How to complete this task
Rewrite the stretch of the material from "At how many" through "Which series has the widest", replacing "series" with "data series" and changing nothing else. Leave the pictures out of your answer.

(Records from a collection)
_ _ _ _ _ _ _
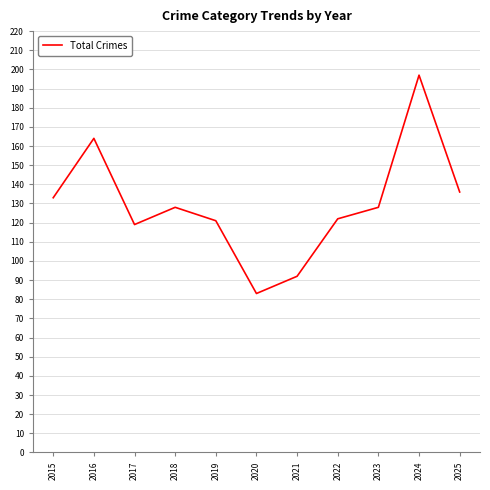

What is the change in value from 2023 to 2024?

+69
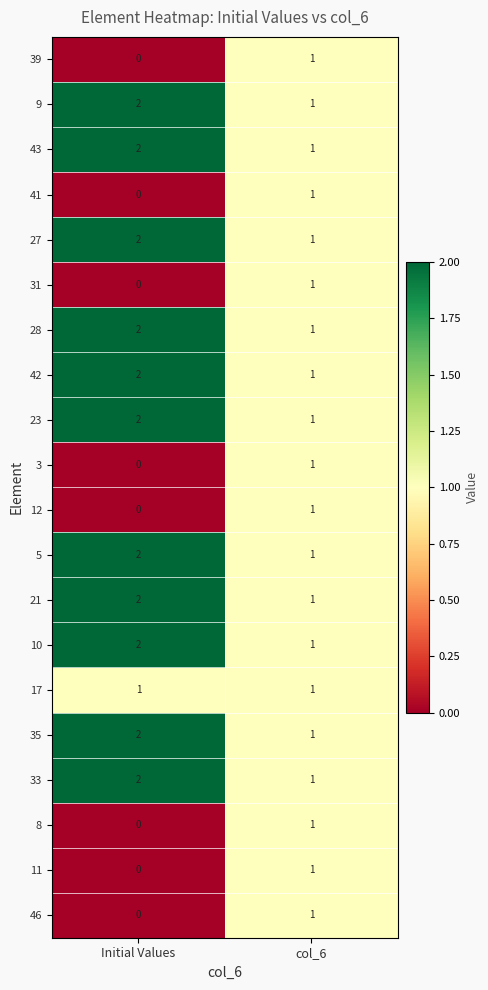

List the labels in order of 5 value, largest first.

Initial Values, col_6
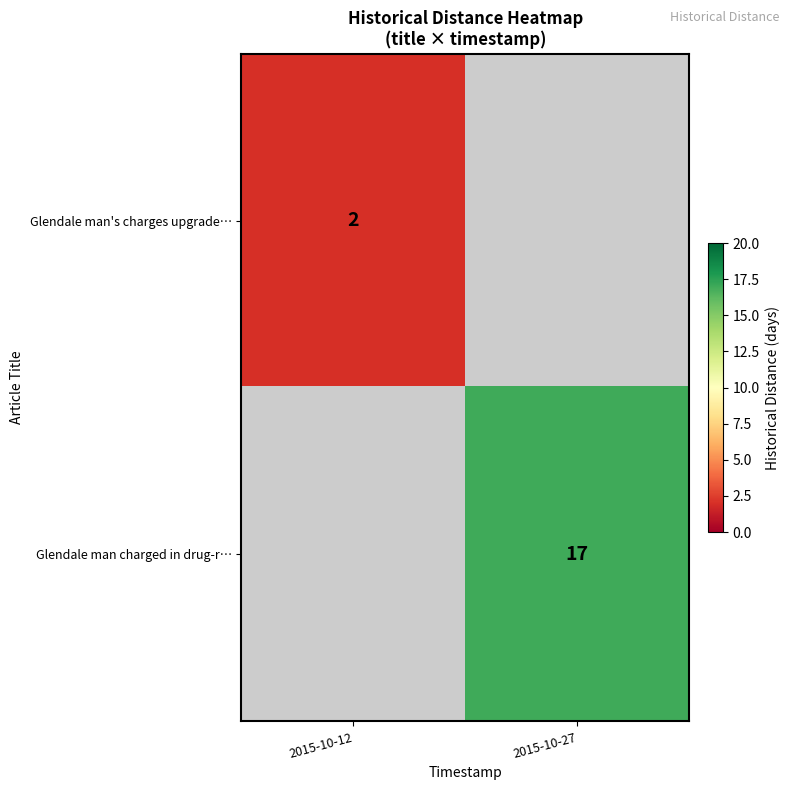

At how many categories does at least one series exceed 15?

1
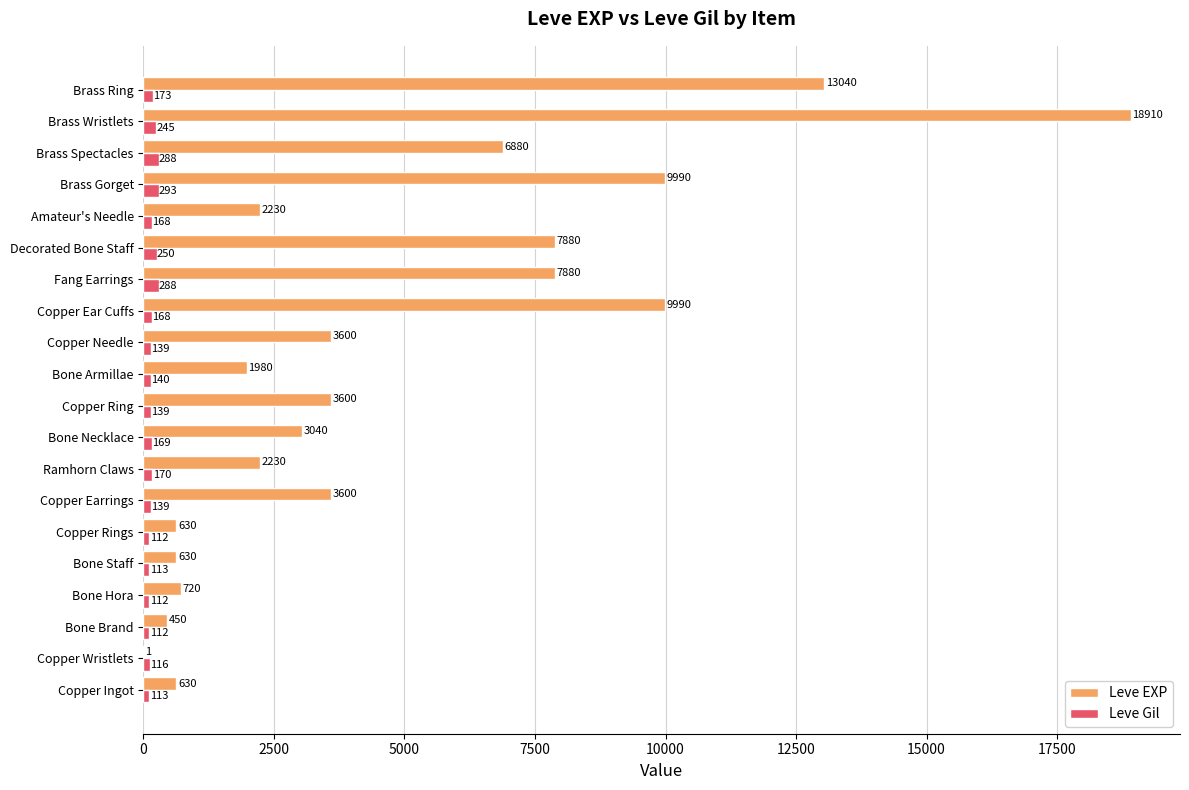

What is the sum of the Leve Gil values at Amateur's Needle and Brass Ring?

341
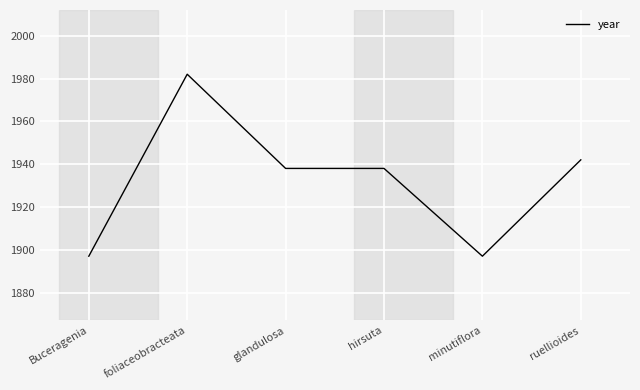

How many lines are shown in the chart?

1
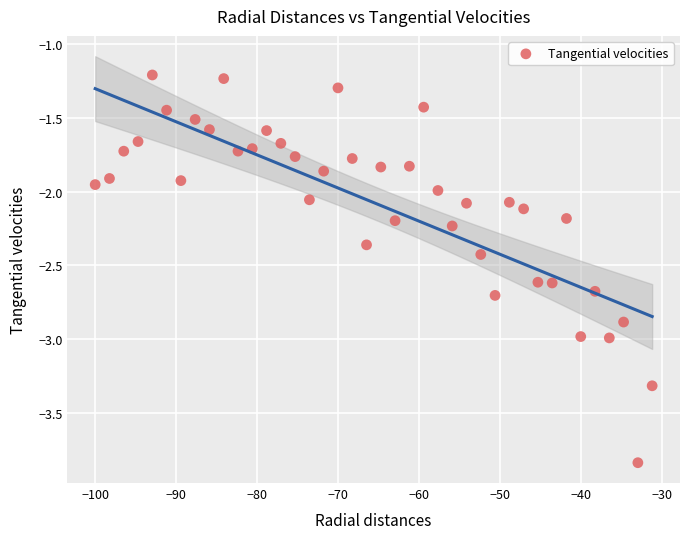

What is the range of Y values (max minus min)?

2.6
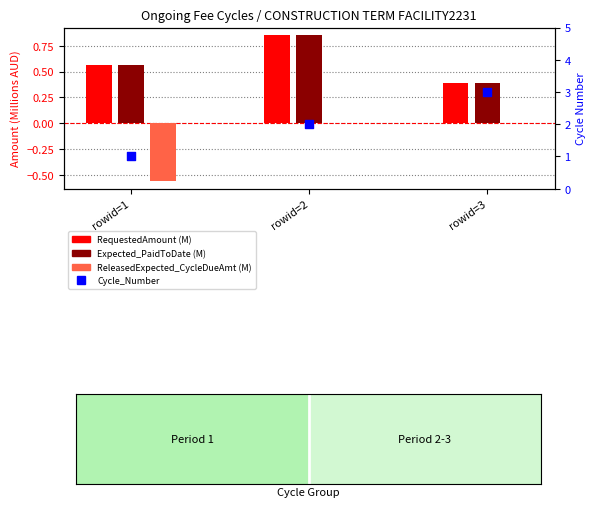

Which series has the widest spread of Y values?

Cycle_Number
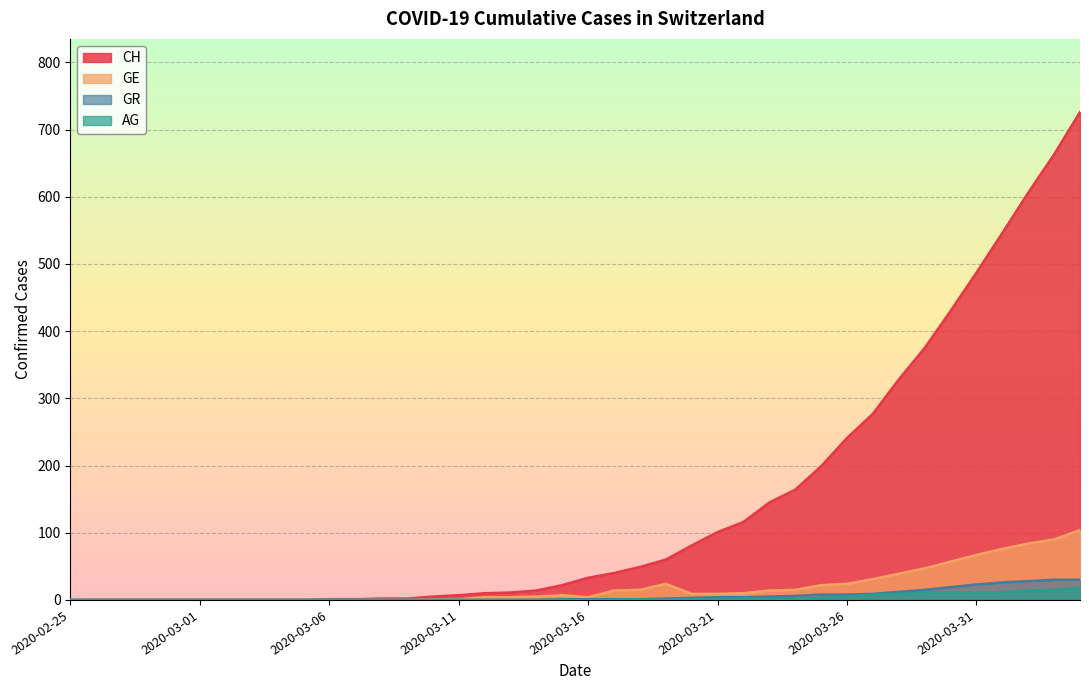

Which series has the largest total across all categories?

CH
_ _ _ _ _ _ _
Completed exercise
At how many categories does at least one data series exceed 15?

1

What is the sum of the Leve Gil values at Amateur's Needle and Brass Ring?

341

How many lines are shown in the chart?

1

What is the range of Y values (max minus min)?

2.6

Which data series has the widest spread of Y values?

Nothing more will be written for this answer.